I was gobsmacked and delighted to see that my baby, Entertainment Weekly, just came out with its 1000th issue (and they’re about to issue a redesign in its 1001st; I had to redesign it after only 15 issues because — I’ll now confess since I couldn’t then — the first design sucked). I also happened to have breakfast yesterday with old friend Scott Donaton, who’s the new boss of the business, and was also glad to see it’s in good hands.

Media on media

I’m going to be on Howie Kurtz’s Reliable Sources this Sunday (about 1045a) talking about the death of critics.
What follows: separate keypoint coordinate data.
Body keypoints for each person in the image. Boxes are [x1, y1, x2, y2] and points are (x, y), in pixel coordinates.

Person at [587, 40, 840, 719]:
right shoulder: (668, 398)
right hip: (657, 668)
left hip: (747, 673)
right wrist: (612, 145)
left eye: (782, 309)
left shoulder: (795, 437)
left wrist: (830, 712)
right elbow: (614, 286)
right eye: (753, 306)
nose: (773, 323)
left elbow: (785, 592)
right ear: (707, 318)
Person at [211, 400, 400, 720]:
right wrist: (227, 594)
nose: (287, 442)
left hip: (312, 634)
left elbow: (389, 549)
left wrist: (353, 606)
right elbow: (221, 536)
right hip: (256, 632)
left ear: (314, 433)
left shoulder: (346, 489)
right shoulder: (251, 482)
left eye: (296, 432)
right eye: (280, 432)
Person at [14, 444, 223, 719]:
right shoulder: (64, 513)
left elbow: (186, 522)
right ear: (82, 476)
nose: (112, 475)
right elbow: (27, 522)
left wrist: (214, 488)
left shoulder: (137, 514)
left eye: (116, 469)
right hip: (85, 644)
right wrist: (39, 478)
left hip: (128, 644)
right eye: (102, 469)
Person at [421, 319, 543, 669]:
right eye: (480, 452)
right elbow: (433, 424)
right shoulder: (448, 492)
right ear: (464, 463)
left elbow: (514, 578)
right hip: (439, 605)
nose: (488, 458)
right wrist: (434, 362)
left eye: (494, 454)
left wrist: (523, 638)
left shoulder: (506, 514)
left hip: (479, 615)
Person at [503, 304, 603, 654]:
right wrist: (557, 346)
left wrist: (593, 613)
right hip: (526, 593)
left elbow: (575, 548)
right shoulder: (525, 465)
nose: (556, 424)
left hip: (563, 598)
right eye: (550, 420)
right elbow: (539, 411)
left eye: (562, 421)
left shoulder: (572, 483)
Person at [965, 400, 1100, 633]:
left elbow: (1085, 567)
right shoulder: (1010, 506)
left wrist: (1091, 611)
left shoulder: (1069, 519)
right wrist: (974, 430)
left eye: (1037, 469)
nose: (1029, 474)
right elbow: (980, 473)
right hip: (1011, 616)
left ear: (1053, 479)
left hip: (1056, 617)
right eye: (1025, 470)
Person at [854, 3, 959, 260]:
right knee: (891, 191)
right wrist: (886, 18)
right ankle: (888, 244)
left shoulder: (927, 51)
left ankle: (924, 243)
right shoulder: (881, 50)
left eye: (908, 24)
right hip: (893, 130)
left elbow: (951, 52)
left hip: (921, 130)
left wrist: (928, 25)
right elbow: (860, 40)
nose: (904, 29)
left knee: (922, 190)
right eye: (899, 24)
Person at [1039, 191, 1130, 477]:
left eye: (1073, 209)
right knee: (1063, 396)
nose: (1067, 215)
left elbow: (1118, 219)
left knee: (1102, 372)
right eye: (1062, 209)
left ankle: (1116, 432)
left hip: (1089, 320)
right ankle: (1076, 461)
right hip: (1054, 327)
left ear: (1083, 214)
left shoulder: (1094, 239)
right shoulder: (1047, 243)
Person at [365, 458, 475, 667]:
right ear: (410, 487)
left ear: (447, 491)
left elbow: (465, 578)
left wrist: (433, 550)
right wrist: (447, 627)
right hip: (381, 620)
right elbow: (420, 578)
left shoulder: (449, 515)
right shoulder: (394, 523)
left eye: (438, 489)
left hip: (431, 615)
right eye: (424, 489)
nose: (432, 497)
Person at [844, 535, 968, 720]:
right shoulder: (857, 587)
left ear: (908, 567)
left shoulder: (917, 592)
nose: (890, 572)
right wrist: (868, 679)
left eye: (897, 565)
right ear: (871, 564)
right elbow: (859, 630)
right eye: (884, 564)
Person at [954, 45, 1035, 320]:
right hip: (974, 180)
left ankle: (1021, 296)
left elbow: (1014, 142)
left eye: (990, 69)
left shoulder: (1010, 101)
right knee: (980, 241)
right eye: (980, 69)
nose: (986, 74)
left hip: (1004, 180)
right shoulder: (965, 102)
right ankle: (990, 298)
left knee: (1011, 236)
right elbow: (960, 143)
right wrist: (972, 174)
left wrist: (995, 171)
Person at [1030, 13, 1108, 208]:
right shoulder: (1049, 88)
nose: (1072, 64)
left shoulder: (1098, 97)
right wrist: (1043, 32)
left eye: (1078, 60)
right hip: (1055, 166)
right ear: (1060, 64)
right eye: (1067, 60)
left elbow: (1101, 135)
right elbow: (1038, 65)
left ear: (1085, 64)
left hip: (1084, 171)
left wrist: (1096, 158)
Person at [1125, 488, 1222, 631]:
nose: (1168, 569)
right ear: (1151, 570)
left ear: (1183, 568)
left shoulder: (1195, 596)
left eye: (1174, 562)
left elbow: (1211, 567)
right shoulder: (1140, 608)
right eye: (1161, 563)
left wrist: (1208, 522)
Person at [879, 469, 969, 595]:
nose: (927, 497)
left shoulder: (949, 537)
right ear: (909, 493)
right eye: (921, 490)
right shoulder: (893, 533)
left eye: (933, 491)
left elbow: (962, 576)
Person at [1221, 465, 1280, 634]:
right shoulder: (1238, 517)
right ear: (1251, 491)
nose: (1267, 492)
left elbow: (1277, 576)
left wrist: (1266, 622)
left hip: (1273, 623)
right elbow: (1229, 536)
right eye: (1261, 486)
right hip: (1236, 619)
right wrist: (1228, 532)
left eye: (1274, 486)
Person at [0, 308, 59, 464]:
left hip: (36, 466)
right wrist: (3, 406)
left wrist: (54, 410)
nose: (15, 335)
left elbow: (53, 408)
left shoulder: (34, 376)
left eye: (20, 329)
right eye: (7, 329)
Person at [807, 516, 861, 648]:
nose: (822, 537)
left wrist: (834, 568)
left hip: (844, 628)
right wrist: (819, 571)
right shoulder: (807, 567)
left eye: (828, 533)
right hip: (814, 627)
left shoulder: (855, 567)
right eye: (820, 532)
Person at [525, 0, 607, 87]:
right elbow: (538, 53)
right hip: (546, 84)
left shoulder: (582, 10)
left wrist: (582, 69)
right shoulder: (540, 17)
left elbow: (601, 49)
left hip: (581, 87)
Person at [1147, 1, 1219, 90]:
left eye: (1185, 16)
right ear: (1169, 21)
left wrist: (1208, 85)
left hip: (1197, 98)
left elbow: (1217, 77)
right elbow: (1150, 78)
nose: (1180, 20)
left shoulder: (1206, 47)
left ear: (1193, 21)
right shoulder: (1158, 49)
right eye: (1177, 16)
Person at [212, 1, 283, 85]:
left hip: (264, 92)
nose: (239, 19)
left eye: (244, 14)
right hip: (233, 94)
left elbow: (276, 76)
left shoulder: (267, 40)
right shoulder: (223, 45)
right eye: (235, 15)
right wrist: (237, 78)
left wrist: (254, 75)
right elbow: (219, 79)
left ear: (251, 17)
Fun part: I’ll be on with Gene Seymour, movie critic at Newsday, who just took a buyout there. I met Gene way back early in his career when I started Entertainment Weekly. A lot has happened to criticism since then.

Here’s my April 2006 column playing taps for critics. Here’s David Carr’s NY Times piece on the trend, which essentially gives voice to producers complaining that they’ll get less free publicity. (But one might point out that if they advertised more in newspapers, newspapers could better afford those critics.) And here’s a comprehensive post in Filmdetail.

What this really gets down to is:
* The dire economic situation newspapers and magazines face.
* The ecology of links that makes local coverage of national beats wasteful.
* The commodification of criticism. When I started EW, I stole an idea for a feature from the Berlin city magazines Tip and Zitty, creating a critical consensus chart that converted all the pundits’ opinions into a letter grade (our conceit). The opinions and their expression didn’t vary widely. The essential consumer service here is: what’s it about, who’s in it, how is it?
* The death of one-size-fits-all media and entertainment. Just because you like it doesn’t mean I have to, not anymore.
* Above all, I believe, this is driven by the fact that we do now and have always trusted the opinions of friends over those of alleged influencers, whether those influencers are newspaper critics, TV commentators, or unfamiliar bloggers.

I’ve said before that if I launched EW today, it would not be a magazine of critics but a site of viewers, a place for peers to compare notes and recommend entertainment to each other. Entertainment should have been the first realm of news coverage to become soclal.